Manusia cara belajar.y sangat simple yaitu dgn cara meniru, Percaya nga percaya,, percaya moko bede !! Seorang anak akan meniru mace, dan pacenya dalam berbagai hal. Itulah mengapa akan mudah ditemui kemiripan antara seorang anak dengan ayah atau ibunya.Tapi kLo nga ada kemiripan nga jeles tuhh anak sapa ???.
Tidak hanya meniru mereka, seorang anak juga meniru semua orang yang ada di sekitar mereka. Mereka meniru saudara-saudara mereka, orang-orang yang mereka temui, film yang mereka tonton, dan kisah yang diceritakan pada mereka. Boleh di bilang mereka akan meniru apa saja. Semua hal yang ada dan ditangkap oleh panca indera bisa mereka tiru habis-habisan. Itulah yang telah terjadi pada kita. Kita adalah manusia peniru.(tapi kLo saya nda mau ja', copas mo saja)
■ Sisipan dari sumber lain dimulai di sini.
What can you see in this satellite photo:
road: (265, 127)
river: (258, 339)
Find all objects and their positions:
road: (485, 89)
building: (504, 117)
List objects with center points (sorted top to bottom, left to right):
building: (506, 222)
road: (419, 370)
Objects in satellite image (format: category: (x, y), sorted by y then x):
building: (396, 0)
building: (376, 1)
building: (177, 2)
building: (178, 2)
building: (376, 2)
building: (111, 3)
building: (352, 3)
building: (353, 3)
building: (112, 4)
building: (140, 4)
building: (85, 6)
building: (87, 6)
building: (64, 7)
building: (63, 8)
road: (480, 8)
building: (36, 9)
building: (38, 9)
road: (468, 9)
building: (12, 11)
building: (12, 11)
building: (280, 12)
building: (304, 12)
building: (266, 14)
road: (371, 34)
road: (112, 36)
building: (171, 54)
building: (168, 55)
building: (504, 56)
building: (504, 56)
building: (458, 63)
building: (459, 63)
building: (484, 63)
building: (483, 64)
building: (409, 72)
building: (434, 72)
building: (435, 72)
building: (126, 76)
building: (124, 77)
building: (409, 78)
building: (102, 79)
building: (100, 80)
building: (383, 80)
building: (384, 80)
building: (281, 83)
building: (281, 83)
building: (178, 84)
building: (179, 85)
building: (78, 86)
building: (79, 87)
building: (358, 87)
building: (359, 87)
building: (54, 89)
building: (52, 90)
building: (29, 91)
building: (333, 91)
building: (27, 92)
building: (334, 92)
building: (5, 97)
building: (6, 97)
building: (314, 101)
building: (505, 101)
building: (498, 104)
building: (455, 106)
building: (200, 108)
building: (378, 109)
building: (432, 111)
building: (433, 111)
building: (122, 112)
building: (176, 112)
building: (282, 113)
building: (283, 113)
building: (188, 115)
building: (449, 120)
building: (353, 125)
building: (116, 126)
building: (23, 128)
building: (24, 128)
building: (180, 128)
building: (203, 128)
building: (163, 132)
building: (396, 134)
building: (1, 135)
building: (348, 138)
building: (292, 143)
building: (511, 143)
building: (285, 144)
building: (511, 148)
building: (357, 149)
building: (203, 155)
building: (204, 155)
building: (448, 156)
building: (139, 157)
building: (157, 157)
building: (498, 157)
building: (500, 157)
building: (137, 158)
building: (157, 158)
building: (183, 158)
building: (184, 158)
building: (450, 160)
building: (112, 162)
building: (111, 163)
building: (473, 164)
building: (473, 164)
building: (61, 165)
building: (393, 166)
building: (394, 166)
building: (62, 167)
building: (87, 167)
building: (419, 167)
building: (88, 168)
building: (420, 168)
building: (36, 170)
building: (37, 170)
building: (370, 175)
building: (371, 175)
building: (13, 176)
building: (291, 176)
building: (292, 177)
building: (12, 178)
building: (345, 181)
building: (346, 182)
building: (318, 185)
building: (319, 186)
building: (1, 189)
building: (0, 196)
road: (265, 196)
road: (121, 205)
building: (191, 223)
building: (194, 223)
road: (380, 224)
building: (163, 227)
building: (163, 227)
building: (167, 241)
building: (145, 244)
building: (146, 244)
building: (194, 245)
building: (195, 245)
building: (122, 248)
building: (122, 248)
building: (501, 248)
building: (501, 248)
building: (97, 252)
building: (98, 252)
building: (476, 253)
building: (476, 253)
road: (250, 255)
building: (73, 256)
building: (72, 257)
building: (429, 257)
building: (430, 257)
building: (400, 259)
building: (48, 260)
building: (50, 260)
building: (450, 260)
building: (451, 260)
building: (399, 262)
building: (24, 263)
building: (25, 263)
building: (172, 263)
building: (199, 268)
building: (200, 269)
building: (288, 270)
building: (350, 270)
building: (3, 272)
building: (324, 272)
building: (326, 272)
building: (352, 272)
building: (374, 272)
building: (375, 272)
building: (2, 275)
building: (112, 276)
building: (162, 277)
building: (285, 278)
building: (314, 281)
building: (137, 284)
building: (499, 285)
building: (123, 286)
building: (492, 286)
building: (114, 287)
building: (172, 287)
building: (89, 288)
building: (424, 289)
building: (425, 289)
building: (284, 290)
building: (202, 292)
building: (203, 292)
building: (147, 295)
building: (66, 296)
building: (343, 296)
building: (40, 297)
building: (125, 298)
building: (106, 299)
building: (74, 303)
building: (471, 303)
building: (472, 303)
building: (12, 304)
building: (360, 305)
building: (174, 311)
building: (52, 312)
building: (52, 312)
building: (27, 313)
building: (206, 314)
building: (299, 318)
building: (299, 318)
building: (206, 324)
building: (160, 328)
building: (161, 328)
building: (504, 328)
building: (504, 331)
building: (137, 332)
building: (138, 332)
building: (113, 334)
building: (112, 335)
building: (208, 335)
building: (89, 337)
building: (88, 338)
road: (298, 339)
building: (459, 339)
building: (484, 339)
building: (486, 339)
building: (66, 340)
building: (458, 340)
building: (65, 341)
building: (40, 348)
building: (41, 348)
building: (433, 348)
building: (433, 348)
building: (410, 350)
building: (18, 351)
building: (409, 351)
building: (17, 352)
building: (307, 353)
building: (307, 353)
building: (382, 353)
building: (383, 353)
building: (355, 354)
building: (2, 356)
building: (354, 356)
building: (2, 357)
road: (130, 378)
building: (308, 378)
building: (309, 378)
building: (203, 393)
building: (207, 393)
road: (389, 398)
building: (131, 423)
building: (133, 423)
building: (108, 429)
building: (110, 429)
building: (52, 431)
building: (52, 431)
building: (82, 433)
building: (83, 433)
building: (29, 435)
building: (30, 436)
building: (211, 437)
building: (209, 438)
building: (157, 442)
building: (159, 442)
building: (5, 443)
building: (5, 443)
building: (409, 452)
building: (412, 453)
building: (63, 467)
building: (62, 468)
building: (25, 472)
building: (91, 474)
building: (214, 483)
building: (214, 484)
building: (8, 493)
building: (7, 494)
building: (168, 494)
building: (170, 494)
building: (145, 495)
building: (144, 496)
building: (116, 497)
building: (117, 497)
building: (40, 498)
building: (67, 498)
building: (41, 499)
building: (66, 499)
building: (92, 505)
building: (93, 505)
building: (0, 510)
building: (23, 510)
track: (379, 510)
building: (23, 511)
(anu ku ambil di google) Pernah dengar cerita Mowgli si anak serigala? Mowgli adalah anak manusia yang sejak bayi dipelihara oleh serigala di dalam hutan. Setelah besar, dia tertangkap oleh penduduk desa. Meskipun manusia, perilakunya benar-benar mirip serigala. Alih-alih berjalan dengan kedua kakinya, Mowgli berlari dan berjalan dengan kaki dan tangannya meniru para serigala. Dia juga sama sekali tidak bisa berbicara. Yang mampu dilakukannya adalah menggeram dan melolong seperti serigala meskipun parau. Ketika melawan, dia tidak memukul tapi mencakar. Pendek kata, perilakunya benar-benar mirip serigala para pengasuhnya. Pada akhirnya Mowgli berusaha diajari seperti manusia lainnya oleh orang-orang desa. Akan tetapi naas, mungkin karena syok dan karena perilaku serigala-nya telah sedemikian mendarah daging, pengubahan perilaku itu berakibat fatal. Mowgli meninggal.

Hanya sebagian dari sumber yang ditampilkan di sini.